9. Ramirez v. Medtronic Inc., ___ F. Supp.2d ___, 2013 WL 4446913 (D. Ariz. Aug. 21, 2013). This is the ugliest off-label use case of the year.  Burdened by Stengel, the court viewed off-label promotion allegations as pretty much throwing Riegel preemption out the window – ruling that such promotion created a new “intended use” that the FDA didn’t regulate at all.  That’s totally at odds with how the FDA’s regulations actually treat warnings about risks of off-label use, but there you have it.  On top of that, Ramirez disagreed with the Second Circuit’s treatment of off-label use and off-label promotion in Caronia (2012 top ten #7).  We (or should we say the non-RS side, since RS represented the defendant) tried to avoid gagging when discussing Ramirez here.

10. McLane v.

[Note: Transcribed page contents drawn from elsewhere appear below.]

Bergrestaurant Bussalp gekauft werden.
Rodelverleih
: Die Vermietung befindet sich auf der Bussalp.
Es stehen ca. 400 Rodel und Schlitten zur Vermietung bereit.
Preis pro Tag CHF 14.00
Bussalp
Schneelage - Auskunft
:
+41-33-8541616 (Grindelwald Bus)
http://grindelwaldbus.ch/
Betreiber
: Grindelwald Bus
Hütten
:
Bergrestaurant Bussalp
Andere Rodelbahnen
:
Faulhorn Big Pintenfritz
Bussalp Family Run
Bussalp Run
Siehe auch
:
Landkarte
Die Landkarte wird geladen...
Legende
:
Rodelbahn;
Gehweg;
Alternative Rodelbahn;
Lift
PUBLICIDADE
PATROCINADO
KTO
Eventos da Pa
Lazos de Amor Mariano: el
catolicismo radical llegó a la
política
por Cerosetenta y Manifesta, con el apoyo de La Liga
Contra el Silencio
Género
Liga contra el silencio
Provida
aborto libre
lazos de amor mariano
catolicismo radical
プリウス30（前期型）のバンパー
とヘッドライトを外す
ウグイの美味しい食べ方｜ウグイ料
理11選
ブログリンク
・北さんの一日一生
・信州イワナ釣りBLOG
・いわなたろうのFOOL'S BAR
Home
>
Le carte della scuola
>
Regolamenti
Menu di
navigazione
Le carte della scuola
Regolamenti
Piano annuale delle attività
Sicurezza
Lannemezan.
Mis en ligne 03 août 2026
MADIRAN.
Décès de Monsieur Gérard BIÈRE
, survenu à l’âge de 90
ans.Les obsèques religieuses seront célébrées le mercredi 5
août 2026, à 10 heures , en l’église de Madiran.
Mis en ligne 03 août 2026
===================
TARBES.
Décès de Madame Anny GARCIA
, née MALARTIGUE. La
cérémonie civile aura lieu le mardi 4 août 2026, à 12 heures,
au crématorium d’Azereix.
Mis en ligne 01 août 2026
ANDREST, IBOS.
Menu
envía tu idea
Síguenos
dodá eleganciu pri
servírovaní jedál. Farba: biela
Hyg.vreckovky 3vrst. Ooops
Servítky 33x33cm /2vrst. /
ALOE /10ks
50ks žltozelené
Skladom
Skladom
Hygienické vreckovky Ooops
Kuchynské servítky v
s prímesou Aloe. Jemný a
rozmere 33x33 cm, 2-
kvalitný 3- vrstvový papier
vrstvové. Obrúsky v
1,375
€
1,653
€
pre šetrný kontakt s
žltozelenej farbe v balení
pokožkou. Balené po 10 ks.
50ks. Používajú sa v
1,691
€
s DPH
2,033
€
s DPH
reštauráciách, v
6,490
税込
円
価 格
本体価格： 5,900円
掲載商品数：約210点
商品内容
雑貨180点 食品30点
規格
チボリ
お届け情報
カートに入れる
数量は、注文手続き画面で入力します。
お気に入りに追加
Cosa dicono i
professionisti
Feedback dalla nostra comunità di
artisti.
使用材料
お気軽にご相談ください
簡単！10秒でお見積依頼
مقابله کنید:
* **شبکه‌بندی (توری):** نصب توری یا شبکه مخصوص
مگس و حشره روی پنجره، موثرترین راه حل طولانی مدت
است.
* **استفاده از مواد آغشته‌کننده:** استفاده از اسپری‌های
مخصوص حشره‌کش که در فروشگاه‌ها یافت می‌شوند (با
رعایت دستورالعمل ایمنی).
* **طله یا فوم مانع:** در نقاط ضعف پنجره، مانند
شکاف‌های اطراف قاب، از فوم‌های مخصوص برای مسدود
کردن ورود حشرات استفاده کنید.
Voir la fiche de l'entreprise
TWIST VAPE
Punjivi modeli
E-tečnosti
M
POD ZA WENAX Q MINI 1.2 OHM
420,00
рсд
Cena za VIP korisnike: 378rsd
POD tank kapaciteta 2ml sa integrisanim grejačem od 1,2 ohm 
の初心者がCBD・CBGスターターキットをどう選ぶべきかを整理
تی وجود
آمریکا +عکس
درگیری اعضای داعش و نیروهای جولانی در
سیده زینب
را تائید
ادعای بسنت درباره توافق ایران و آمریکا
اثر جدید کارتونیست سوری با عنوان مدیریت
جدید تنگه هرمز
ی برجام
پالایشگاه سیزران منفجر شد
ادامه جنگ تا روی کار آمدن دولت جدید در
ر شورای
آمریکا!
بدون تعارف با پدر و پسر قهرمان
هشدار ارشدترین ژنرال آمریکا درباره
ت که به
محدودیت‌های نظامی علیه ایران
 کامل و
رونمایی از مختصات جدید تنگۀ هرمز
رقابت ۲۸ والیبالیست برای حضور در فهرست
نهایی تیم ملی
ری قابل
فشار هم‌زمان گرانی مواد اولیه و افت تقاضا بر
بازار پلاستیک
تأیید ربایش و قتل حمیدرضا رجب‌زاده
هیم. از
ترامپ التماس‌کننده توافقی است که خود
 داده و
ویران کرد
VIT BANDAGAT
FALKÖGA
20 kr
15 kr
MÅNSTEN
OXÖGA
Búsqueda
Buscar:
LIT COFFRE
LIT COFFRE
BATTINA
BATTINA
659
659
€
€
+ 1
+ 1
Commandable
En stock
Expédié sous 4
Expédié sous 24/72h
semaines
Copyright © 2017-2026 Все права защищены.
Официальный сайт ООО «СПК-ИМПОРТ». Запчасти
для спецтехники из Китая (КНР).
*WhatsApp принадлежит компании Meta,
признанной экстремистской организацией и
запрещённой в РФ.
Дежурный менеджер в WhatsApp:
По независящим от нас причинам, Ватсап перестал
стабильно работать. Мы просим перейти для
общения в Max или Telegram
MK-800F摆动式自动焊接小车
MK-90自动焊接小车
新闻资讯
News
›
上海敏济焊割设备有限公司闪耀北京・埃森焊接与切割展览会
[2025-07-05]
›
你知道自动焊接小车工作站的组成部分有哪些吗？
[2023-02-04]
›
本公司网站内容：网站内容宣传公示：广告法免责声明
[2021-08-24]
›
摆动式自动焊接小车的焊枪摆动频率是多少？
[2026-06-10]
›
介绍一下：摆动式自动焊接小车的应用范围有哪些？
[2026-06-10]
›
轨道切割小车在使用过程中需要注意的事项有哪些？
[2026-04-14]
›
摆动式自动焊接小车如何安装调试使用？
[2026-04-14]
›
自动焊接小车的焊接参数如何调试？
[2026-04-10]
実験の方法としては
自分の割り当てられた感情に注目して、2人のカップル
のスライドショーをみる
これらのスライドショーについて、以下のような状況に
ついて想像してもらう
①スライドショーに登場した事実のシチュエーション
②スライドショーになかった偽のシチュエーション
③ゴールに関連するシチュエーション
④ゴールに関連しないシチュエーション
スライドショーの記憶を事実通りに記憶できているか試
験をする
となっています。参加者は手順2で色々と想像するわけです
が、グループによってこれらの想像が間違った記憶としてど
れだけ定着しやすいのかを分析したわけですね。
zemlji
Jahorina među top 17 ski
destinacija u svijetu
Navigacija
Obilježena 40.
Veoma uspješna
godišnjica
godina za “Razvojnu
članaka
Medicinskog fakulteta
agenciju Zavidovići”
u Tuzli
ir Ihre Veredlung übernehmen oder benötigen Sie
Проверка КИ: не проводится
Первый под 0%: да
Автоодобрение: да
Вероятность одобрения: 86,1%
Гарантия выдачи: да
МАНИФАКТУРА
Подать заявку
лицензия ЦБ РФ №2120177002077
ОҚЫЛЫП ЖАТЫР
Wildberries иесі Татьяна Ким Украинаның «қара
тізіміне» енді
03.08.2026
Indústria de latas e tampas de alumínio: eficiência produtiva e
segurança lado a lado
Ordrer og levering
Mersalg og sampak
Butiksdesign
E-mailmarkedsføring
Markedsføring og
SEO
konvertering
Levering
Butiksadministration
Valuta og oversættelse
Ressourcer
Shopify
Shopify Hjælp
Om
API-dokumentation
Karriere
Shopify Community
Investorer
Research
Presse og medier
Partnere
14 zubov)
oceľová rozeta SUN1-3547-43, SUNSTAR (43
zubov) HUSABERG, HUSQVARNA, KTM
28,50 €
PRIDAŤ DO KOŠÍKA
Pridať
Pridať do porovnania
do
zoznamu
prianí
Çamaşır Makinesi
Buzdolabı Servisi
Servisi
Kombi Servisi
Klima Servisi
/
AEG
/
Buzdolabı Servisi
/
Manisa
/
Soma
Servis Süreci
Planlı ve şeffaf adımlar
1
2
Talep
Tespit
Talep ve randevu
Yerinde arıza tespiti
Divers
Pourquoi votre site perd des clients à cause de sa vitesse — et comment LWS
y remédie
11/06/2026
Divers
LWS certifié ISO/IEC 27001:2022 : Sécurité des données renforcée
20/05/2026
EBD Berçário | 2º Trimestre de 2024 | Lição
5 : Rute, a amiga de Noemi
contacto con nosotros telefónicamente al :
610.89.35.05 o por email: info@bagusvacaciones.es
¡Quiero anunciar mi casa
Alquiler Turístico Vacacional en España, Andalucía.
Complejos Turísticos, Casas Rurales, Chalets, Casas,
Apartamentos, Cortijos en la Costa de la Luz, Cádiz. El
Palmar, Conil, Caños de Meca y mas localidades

Ethicon Endo-Surgery, Inc., 2013 WL 5556147 (Mag. M.D. Fla. Oct. 8, 2013), terrible discovery result concerning “substantially equivalent” predicate devices.  McLane is our latest poster-child for why the Fed. R. Civ. P. 26 needs to be amended to eliminate its much abused “reasonably calculated to lead to admissible evidence” phrasing.  In McLane the court ordered discovery under that standard of not only other adverse events involving the actual device in question (cleared for marketing and labeling under §510k) but also about adverse events involving the device’s “substantially equivalent” predicate device – a device that in many cases could either no longer be on the market or else could be a product marketed by a totally uninvolved third party.  We carped about the fishing expedition allowed in McLane here.

So there they are. Hopefully none of these not-just-wrong-but-loud-wrong losses were yours – if so, we sympathize, since we know how it feels.  We considered several other candidates – coming closest to making the cut was Fulgenzi v. PLIVA, Inc., 711 F.3d 578 (6th Cir. 2013), but failure to update claims just aren’t likely to be all that widespread in the future.